His greasy fingers are thick as worms,
his words weighty hammers slamming their target.
His cockroach moustache seems to snicker,
and the shafts of his high-topped boots gleam.
Amid a rabble of scrawny-necked chieftains,
he toys with the favors of such homunculi.
One hisses, the other mewls, one groans, the other weeps;
he prowls thunderously among them, showering them with scorn.
Forging decree after decree, like horseshoes,
he pitches one to the belly, another to the forehead,
a third to the eyebrow, a fourth in the eye.
Every execution is a carnival
that fills his broad Ossetian chest with delight.
—Translated by Esther Allen from José Manuel Prieto’s Spanish version
The poem was written in 1934; by 1938, Mandelstam was dead in the camps. Prieto describes the poem as "an act of incredible recklessness, bravery, or artistic integrity." Why did Mandelstam do it? Apparently he spent days composing his poems in his head; only when he was satisfied with them would he commit them to paper. After he finished the Epigram in his way, he recited it to Pasternak. Pasternak was appalled and apparently said, "You have not recited anything to me and I did not hear anything and I bet you not to recite this to anyone else ever." But Mandelstam did, and eventually word got back to Stalin.
I can understand the irresistible appeal of being able to shock so thoroughly using the power of words, even if the result was almost certain death. It would be hard, if not impossible, for a poet like Mandelstam to keep his poem to himself. People make art so that their work can be seen and heard. Mandelstam himself said, "Only in Russia is poetry respected--it gets people killed. Is there anywhere else where poetry is so common a motive for murder?"
I read somewhere else, long ago, that only in Russia are poets like rock stars. Regular people in Russia care about poetry and literature in ways that are hard to imagine in the West. In Sergei Dovlatov's story, "The Colonel Says I Love You," the narrator is stopped by a policeman, who, it turns out, only wants to know if he remembers when Akhmatova's book Rosary was published! If a cop ever asks me a question about when Faulkner published Absalom, Absalom!... well, I won't know the answer. Maybe I'll end up in Huntsville.
Prieto's line by line "explication de texte" shows why Russians care so much about their poetry: if much of it is like the Epigram, it's satisfying in ways that poetry in English rarely is. I can still pronounce the Cyrillic alphabet, even though I took Russian over thirty years ago, and so I read the words of the poem in Russian aloud to myself. Even if you don't understand the meaning, the sounds are wonderful: hard and then soft, lots of assonance and alliteration, repetition and rhythm.

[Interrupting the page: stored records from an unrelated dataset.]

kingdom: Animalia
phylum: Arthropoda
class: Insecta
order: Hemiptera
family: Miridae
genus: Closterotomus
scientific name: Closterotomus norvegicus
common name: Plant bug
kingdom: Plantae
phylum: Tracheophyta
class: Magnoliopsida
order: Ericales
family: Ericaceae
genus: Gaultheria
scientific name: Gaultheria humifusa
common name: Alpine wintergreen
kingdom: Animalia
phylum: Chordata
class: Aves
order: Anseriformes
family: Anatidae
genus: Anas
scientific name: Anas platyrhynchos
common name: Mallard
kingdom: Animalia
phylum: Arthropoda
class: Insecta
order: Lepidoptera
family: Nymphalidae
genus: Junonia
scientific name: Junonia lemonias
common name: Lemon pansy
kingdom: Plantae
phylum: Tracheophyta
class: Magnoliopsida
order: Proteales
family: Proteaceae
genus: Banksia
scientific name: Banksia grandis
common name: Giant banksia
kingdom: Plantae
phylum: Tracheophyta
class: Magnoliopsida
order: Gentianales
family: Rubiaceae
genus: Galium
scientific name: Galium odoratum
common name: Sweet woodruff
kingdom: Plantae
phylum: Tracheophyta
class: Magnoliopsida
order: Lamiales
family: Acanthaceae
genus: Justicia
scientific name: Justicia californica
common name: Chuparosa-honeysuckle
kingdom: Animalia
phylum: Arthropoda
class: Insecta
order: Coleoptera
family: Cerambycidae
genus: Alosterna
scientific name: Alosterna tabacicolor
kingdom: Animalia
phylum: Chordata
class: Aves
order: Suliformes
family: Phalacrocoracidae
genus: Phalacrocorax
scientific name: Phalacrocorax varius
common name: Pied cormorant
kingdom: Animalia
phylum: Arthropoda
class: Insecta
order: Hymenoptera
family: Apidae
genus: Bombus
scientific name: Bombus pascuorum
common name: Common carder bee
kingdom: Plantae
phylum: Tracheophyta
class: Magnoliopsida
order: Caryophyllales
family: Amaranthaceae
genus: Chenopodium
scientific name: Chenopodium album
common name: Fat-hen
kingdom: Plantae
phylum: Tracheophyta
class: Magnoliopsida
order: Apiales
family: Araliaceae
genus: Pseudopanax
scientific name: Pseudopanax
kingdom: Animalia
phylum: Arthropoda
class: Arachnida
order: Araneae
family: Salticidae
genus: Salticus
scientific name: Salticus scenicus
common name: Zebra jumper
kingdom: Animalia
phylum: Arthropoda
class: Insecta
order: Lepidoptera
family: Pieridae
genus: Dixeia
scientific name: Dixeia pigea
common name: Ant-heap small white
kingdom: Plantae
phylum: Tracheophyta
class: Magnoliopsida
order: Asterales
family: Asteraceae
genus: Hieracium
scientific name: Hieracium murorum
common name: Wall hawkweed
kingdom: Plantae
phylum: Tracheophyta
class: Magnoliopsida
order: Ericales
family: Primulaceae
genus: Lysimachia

But Prieto also gives you a feeling for what Russians hear and understand in this poem. Perhaps the most striking example is his explanation of this line:
"His cockroach mustache seems to snicker,"
In Russian this line is just three words, literally, "cockroach mustache laughs." Apparently there's a famous children's poem in Russian involving a huge cockroach with a mustache. Ok, I've seen those feelers on the front of a cockroach; they do look sort of like a mustache. In the children's poem, the cockroach terrorizes the animals in a forest until a bird eats him with one bite. So when Russians read the Epigram, they hear the allusion to this poem, and in their minds, a bird appears to eat...Stalin! Maybe the bird is Mandelstam? After all, both he and Stalin are dead, but the poem is still here.
According to Prieto, Mandelstam had probably thought all this through: he knew that composing and reciting the poem was suicidal, but he also knew that it would out-last him and Stalin:
"Mandelstam knew that the epigram would never be published and was trying to leave it imprinted on as many minds as possible, to keep it from disappearing with his death."
This strategy worked. Mandelstam was made to write down the epigram at his trial. This copy ended up in the KGB archives. Later, the researcher Vitaly Shentalinsky found it, and compared this version to the version that had been circulated in samizdat in Russia. The samizdat versions were identical to Mandelstam's original. As Prieto writes, "The poem had etched itself faithfully in the memories of those who heard it recited in the distant year of 1934."